The Months of November 2017 to March of 2018 were spent heavy in job search, knowing the days were ticking down toward the end of my bankruptcy I could really start to attack it.  I set a daily routine of waiting for Holly to carry out her morning ablutions, breakfast and hair straightening ritual  and get off to work, listening for the key to turn in the outside of the front door lock before I’d venture down stairs, make a cuppa, set up my laptop and books and open the breakfast bar ‘office’.  I knew the exact date and time that my bankruptcy would finally end and also knew I had to ensure that I did not start work prior to this date.  My particular profession has a very long road to employment and the recruitment process literally takes anywhere from 3 to 12 months.  I had to work extremely hard at the job centre to convince them of this fact as they simply thought I could sit an interview on the Friday to start on the Monday.   I sat numerous tests, evaluations, exams, interviews and technical testing during these months with a handful (that bothered to reply to my applications) of companies.  Some worked and some didn’t and others I am still waiting for !  I literally spent every penny I had from my benefits and loans from friends to attend these assessments, interviews and tests all around the UK.  I was literally drinking SlimFast powdered drinks twice a day to ensure my body was given some Vitamins and minerals as I had no money at all to even buy proper food once the travel costs for the interviews was spent out.  Christmas passed and the heavy snows of February and March came and went, just like the wave of rejection emails I kept receiving.  One of the jobs I applied for was abroad and I managed to fund a cheap flight and hotel room to attend the interviews and assessments only to find that the Job Centre would not help with any costs involved at all as the job interview was outside the UK; that one interview and assessment day alone took the entire month of March benefit money that I was given.

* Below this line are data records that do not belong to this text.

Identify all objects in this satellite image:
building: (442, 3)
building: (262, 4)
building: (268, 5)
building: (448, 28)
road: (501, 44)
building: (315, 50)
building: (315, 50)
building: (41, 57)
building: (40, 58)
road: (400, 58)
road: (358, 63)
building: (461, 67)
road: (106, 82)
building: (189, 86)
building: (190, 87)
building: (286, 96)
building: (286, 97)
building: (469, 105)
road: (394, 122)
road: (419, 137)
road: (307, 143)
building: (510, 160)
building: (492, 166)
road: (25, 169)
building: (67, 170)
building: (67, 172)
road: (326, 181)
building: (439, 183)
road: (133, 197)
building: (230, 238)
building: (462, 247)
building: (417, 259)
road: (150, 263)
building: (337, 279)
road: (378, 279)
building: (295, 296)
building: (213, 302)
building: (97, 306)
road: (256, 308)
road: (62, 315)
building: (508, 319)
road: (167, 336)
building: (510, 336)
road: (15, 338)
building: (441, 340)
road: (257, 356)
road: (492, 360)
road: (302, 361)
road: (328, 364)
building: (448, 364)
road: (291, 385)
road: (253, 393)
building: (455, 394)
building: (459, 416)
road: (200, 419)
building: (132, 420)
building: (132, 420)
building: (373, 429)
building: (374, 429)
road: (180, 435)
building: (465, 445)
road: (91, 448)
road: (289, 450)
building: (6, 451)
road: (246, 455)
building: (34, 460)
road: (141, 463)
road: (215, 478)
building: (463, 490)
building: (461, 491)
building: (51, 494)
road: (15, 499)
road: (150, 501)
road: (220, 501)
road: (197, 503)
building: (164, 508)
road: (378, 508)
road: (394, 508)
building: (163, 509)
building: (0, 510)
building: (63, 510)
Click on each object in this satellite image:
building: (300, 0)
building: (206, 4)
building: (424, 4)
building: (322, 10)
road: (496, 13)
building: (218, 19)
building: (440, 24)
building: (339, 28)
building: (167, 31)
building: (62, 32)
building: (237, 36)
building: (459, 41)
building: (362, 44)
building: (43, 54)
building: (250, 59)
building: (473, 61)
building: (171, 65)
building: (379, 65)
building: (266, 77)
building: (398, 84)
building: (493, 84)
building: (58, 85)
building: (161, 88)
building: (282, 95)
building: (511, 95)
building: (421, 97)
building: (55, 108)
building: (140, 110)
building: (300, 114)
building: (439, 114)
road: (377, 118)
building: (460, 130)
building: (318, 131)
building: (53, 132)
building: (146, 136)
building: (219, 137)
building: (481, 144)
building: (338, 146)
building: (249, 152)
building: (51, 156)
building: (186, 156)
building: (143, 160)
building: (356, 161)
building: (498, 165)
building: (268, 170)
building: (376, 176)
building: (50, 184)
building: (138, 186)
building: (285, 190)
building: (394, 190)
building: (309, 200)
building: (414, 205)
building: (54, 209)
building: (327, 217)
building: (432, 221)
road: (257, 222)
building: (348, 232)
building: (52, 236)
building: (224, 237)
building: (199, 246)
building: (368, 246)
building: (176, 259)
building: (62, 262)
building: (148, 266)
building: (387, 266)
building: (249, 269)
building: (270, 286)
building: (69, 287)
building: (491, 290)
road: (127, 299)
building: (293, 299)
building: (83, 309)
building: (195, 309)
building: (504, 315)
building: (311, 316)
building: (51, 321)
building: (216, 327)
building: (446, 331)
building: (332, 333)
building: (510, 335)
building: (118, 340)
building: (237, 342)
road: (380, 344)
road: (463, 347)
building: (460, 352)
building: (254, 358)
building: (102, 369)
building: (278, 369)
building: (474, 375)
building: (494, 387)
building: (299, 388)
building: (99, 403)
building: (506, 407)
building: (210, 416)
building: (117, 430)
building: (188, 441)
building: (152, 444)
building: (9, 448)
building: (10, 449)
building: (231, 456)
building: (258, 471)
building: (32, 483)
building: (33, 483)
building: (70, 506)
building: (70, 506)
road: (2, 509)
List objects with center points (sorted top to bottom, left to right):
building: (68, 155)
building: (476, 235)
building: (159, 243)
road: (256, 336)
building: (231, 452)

As April rolled by I received an Email from a UK company asking me for an interview and technical testing within the next 2 weeks.  It came on the very same day that Holly said she needed me to leave the house as her daughter needed to return home for personal reasons.  I had to leave within the next two weeks.  I sat alone in a pub on the opposite side of town from Hollys house later that very same day swimming in a pint a Guinness and made a call to a friend who lived 200 miles away to ask if he had a spare room for a few months.  Jim lives on the Welsh Borders and had recently split up from his partner too.  We had been talking for some time and he knew of my predicament and had kindly already offered to help out if ever required.  He welcomed me and told me not to worry.  Not only could I not secure employment, but I now had to leave the town I had been living in for almost 10 years which meant leaving the relative comfort and succour of friends and of friendly faces and places, my postal address from Marks flat where I could still receive mail and feel like a human being.  Away too from simple things like my doctors and dentists which I spent 6 months trying to get on their books when I first arrived in the town, and having now to endure the rigmarole of having to complete another welfare application to transfer Job Centres.   After my third pint of the black stuff I received a phone call from a friend called Stuart who needed a hand moving house that weekend – “Why not mate, what could possibly go wrong?” I replied as I ordered my fourth.